On September 6, 1945, Thomas Farrell, second in command at the Manhattan Project, the effort to develop an atomic bomb in the United States, released a statement that read, “In Hiroshima and Nagasaki, here at the beginning of September, anyone liable to die has already died and no one is suffering from atomic radiation.” On September 19, the General Headquarters of the Allied Forces (GHQ), led by the U.S. military, imposed a press code to make media coverage of the atomic bombings subject to its censorship. Restrictions were also imposed on any release of scientific reports based on A-bombing surveys conducted on the Japanese side.

Mr. Tamagawa’s autopsy reports of 19 cases were finally released to the public in a publication titled Collection of Reports on the A-bomb Damage, released in 1953, the year following the official end of the Allied occupation of Japan. Last year, the Hiroshima Peace Memorial Museum, in the city’s centrally located Naka Ward, displayed Mr. Tamagawa’s records as part of a special exhibit in an effort to shed light on evidence relating to the inhumanity of nuclear weapons. Yasuyuki agreed to reveal his father’s full name in the exhibit, despite the fact that Saburo’s name had been partially obscured in a previously published collection of reports. Yasuyuki assented based on his wish that nobody should ever have to share his fate.

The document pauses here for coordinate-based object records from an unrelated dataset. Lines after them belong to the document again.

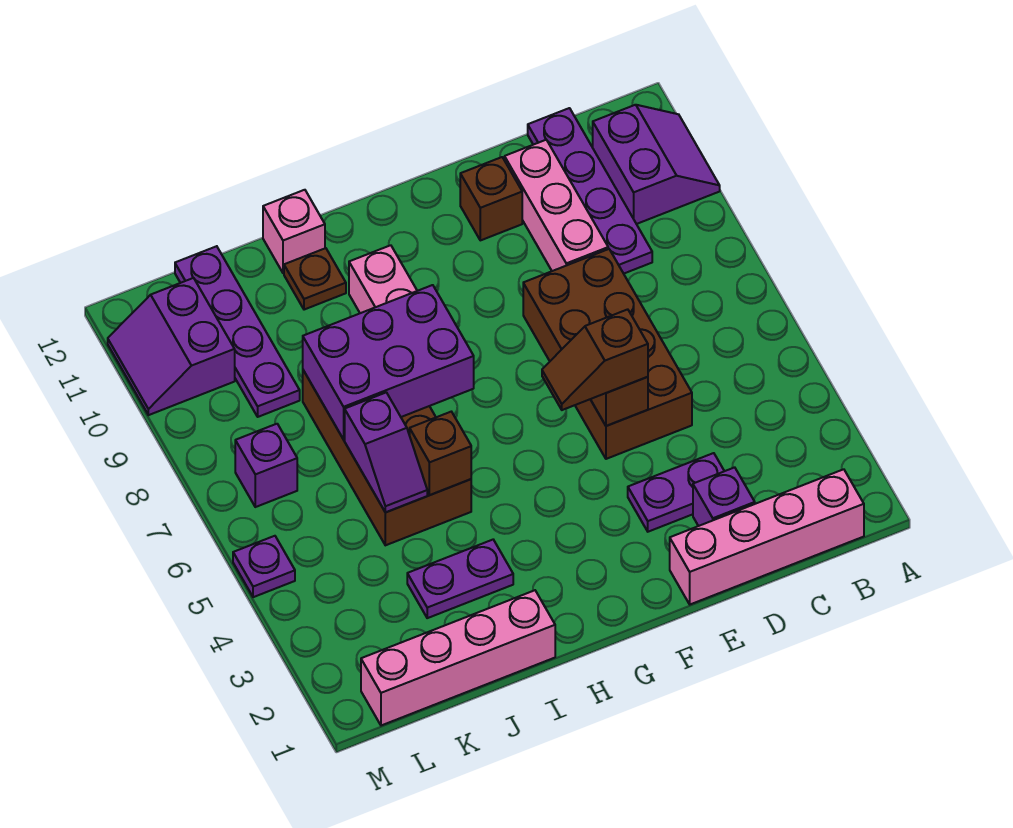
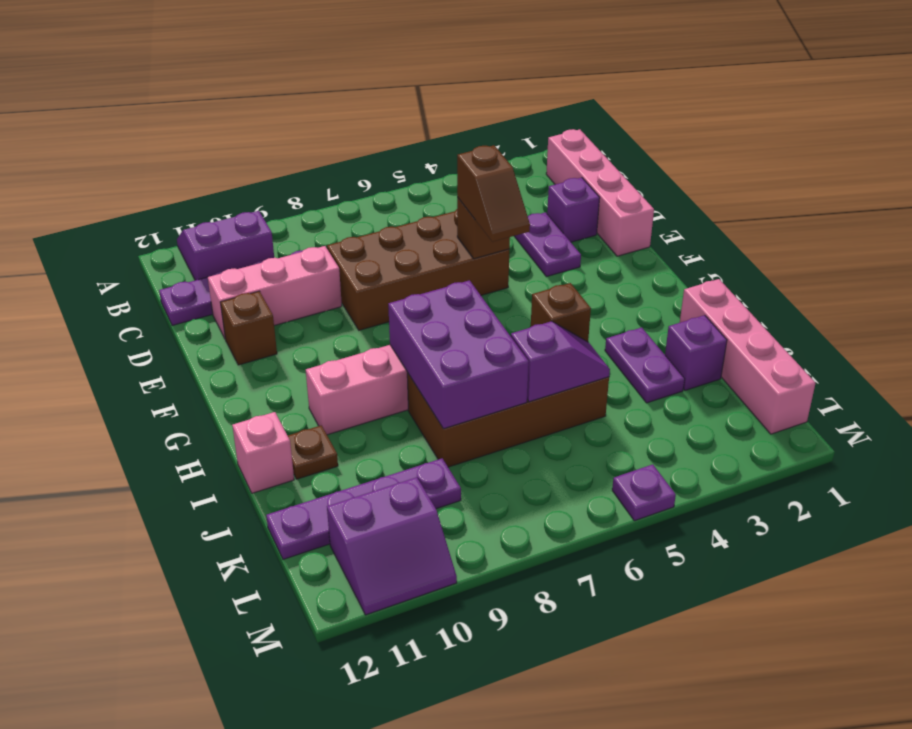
purple brick L7 level 1 -> purple brick J2 level 1

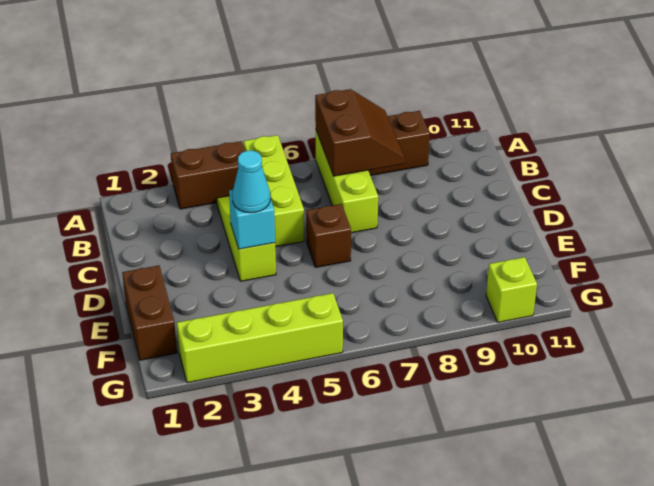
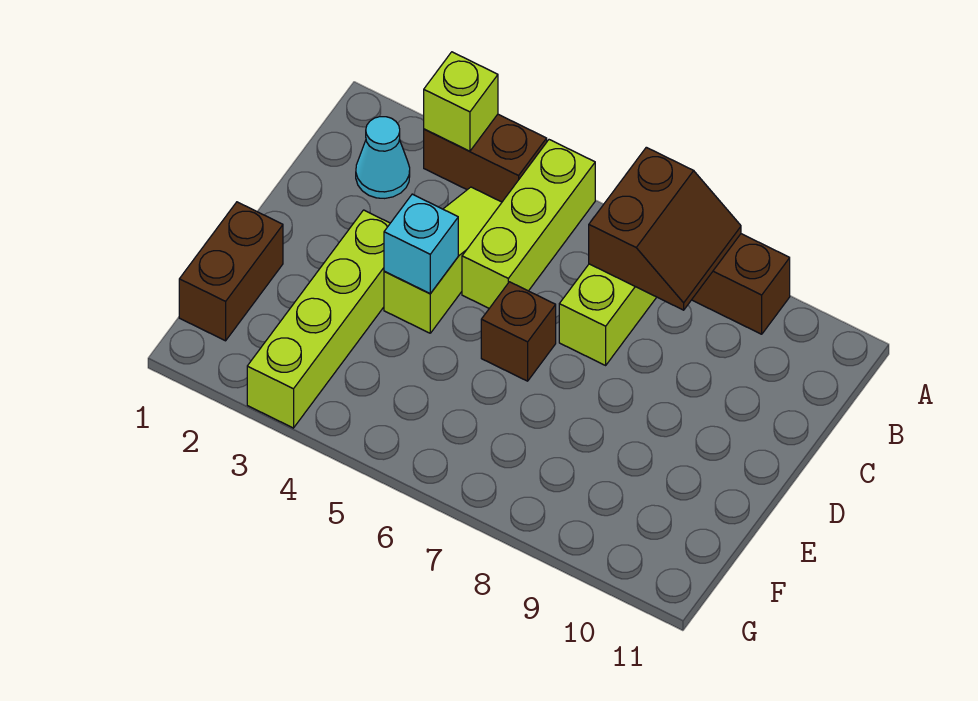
cyan cone D4 level 3 -> cyan cone B2 level 1
lime brick G2:G5 level 1 -> lime brick D3:G3 level 1
lime brick G10 level 1 -> lime brick A3 level 2

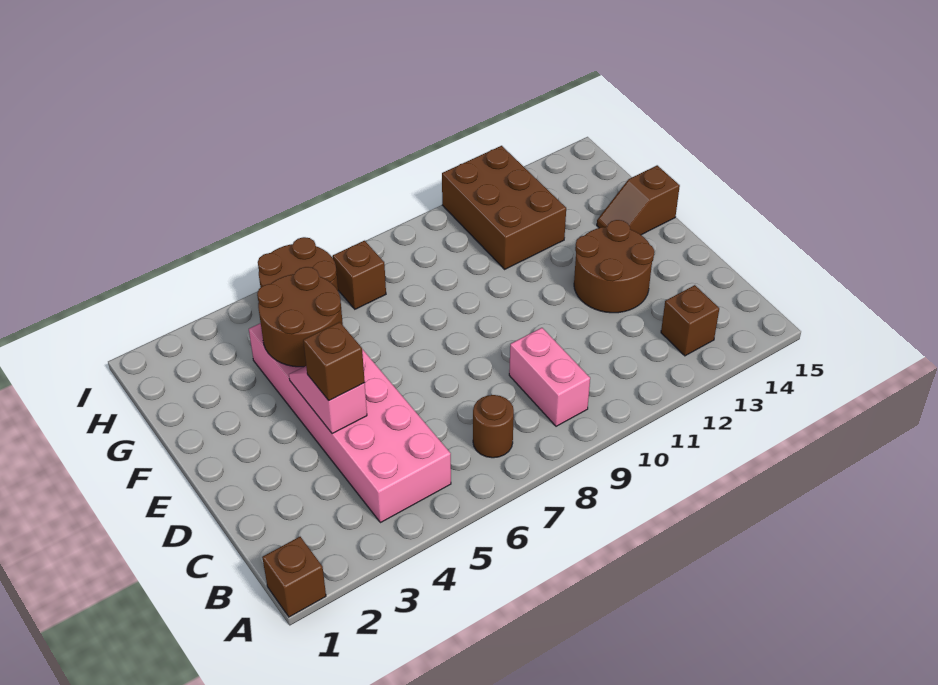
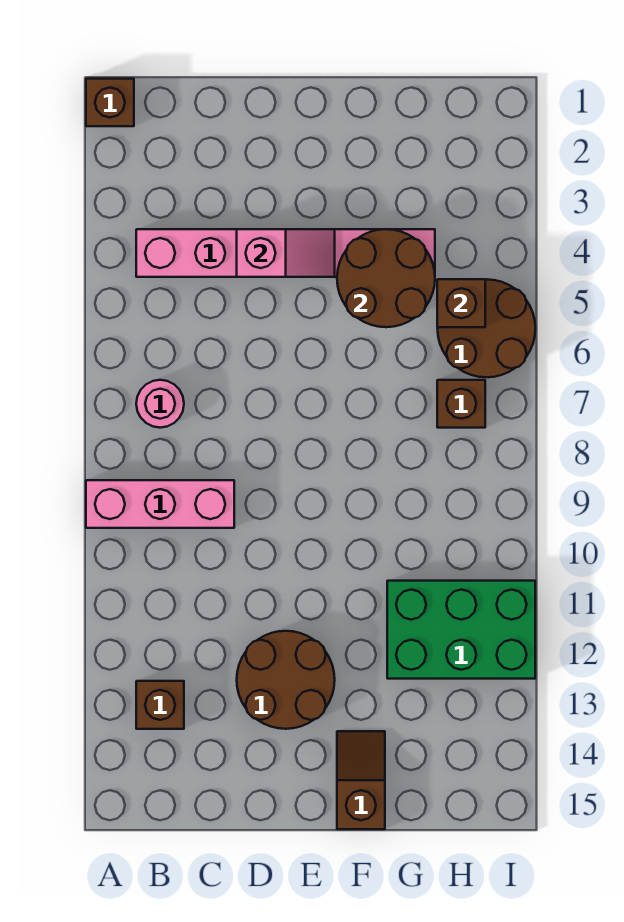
pink brick B4:G5 level 1 -> pink brick B4:G4 level 1
brown round brick B7 level 1 -> pink round brick B7 level 1
pink brick B9:C9 level 1 -> pink brick A9:C9 level 1
brown brick D4 level 3 -> brown brick H5 level 2
brown brick G11:I12 level 1 -> green brick G11:I12 level 1

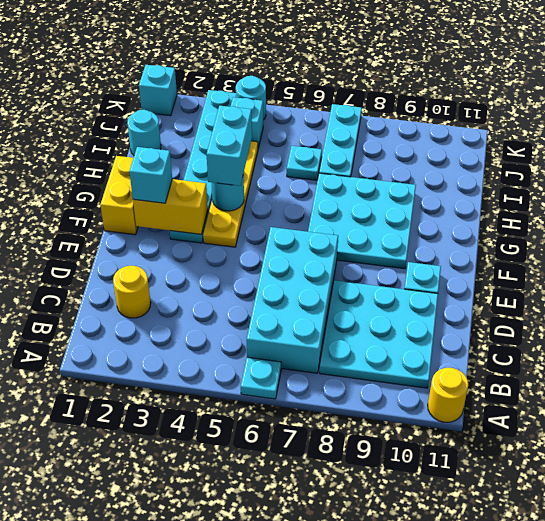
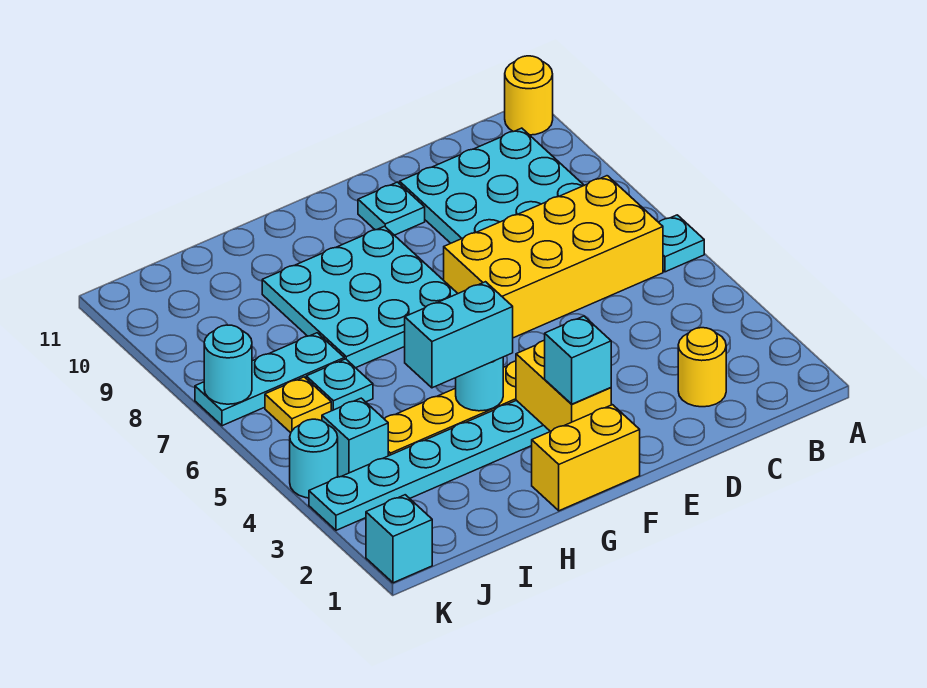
cyan brick B6:E7 level 1 -> yellow brick B6:E7 level 1
cyan round brick I1 level 1 -> cyan round brick K7 level 2
none -> yellow plate J6 level 1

Yasuyuki survived the post-war period with support from his relatives, got married, and raised two daughters. While he enjoyed a happy family life, his feeling that both war and atomic bombings are unforgivable has only grown, as those acts deprive people of the happiness he has experienced. “Nuclear weapons must never be used.” He hopes that the leaders attending the summit meeting of the G7 (Group of Seven industrialized nations) in Hiroshima can confront and deeply understand the reality of the damage caused by radiation from the atomic bombing.